Utilisation d'un smartphone
Les ter­mi­naux sont avant tout mobiles. © MARIA_SAVENKO

Toutes ces appli­ca­tions sont géné­ra­le­ment construites sur des archi­tec­tures obso­lètes « trois tiers » ou « client-ser­veur » qui com­portent de nom­breuses failles de sécu­ri­té.
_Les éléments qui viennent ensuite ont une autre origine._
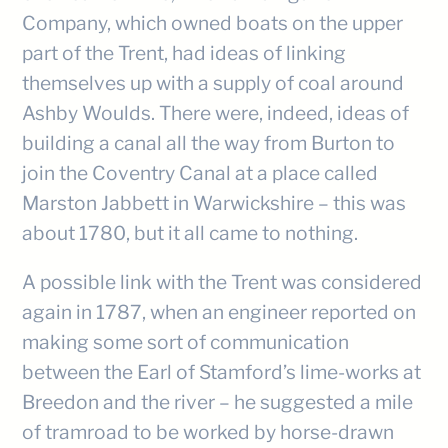
Company, which owned boats on the upper
part of the Trent, had ideas of linking
themselves up with a supply of coal around
Ashby Woulds. There were, indeed, ideas of
building a canal all the way from Burton to
join the Coventry Canal at a place called
Marston Jabbett in Warwickshire – this was
about 1780, but it all came to nothing.
A possible link with the Trent was considered
again in 1787, when an engineer reported on
making some sort of communication
between the Earl of Stamford’s lime-works at
Breedon and the river – he suggested a mile
of tramroad to be worked by horse-drawn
Il est impos­sible de bou­cher tous les trous. 

Dans le meilleur des cas, l’entreprise a orga­ni­sé ses pro­ces­sus autour de pro­gi­ciels de ges­tion inté­grés ou PGI, cen­sés cou­vrir tous ses besoins fonc­tion­nels, moyen­nant un para­mé­trage métier, mais néces­si­tant géné­ra­le­ment de nom­breux déve­lop­pe­ments spé­ci­fiques et une longue et dou­lou­reuse période de migra­tion et de changement. 
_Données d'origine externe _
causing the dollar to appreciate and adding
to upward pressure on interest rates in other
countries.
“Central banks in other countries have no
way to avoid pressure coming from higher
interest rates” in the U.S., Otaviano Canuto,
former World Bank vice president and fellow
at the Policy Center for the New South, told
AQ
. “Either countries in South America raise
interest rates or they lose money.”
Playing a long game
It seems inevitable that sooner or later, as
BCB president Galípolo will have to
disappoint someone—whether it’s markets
À l’heure de la révo­lu­tion numé­rique, conti­nuer à orga­ni­ser son sys­tème d’information autour de pro­gi­ciels et de solu­tions appli­ca­tives est une erreur stratégique. 

Com­ment assu­rer un accès uni­ver­sel au sys­tème d’information de l’entreprise ? Com­ment adap­ter quo­ti­dien­ne­ment le sys­tème d’information à la stra­té­gie de l’entreprise, aux pro­ces­sus et aux orga­ni­sa­tions en per­pé­tuel mou­ve­ment ? Et com­ment garan­tir que toutes les don­nées de même nature seront trai­tées de la même manière et de façon synchrone ? 

PRIVILÉGIER L’OPEN SOURCE

Au final, la meilleure approche consiste à recons­truire inté­gra­le­ment le sys­tème d’information à par­tir d’une pla­te­forme d’échange inter­sys­tème, sur la base de briques libres construites, d’une part à par­tir des pro­ces­sus métiers (le fron­tend), et d’autre part, sur la base d’une restruc­tu­ra­tion métier des don­nées (le backend). 
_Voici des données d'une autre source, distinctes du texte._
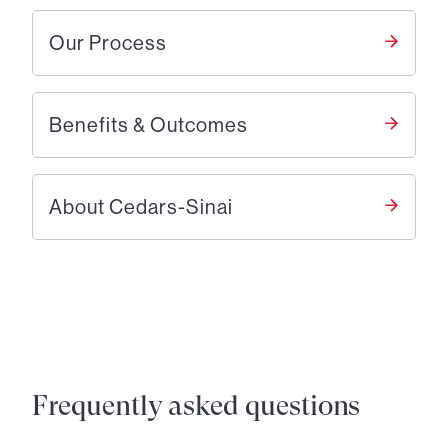
Our Process
Benefits & Outcomes
About Cedars-Sinai
Frequently asked questions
Pour l’utilisateur, la tran­si­tion sera douce puisque la pla­te­forme inté­gre­ra une mes­sa­ge­rie inter­sys­tème qui syn­chro­ni­se­ra tous les appli­ca­tifs his­to­riques avec la pla­te­forme via des inter­faces de pro­gram­ma­tion appli­ca­tives ou API. 

STRATÉGIE GAGNANTE

Face aux inconvénients des progiciels intégrés, une stratégie gagnante est par exemple celle annoncée par la Société Générale à l’occasion du Paris Open Source Summit 2017 :
  • migrer ses applications, son middleware et son infrastructure sur des solutions du « libre » ;
  • généraliser nativement le recours au « libre » dans les nouveaux projets ;
  • convertir progressivement les applicatifs traditionnels par leurs alternatives en open source ;
  • et faire de ses informaticiens des contributeurs actifs.

Le choix de l’open source par une orga­ni­sa­tion per­met­tra d’assurer la réver­si­bi­li­té et la péren­ni­té, et l’ouverture du code sera une garan­tie sup­plé­men­taire que les failles de sécu­ri­té seront plus rapi­de­ment corrigées. 

L’adoption très rapide de Kuber­netes, conçu par Google pour auto­ma­ti­ser le déploie­ment et la mon­tée en charge d’applications, est un autre exemple qui illustre la force du modèle open source. 

UNE NOUVELLE VISION DU SYSTÈME D’INFORMATION

La conclu­sion pour­rait s’écrire sous forme d’une équa­tion : « Trans­for­ma­tion numé­rique = Sécu­ri­té + Pro­tec­tion + Agi­li­té + Mobi­li­té ». Cette trans­for­ma­tion numé­rique pro­cède d’une vision nou­velle du sys­tème d’information qui se décline désor­mais en quatre axes stra­té­giques by desi­gn : sécu­ri­té dans le cloud ; pro­tec­tion des don­nées per­son­nelles ; mobi­li­té ; agi­li­té et open source.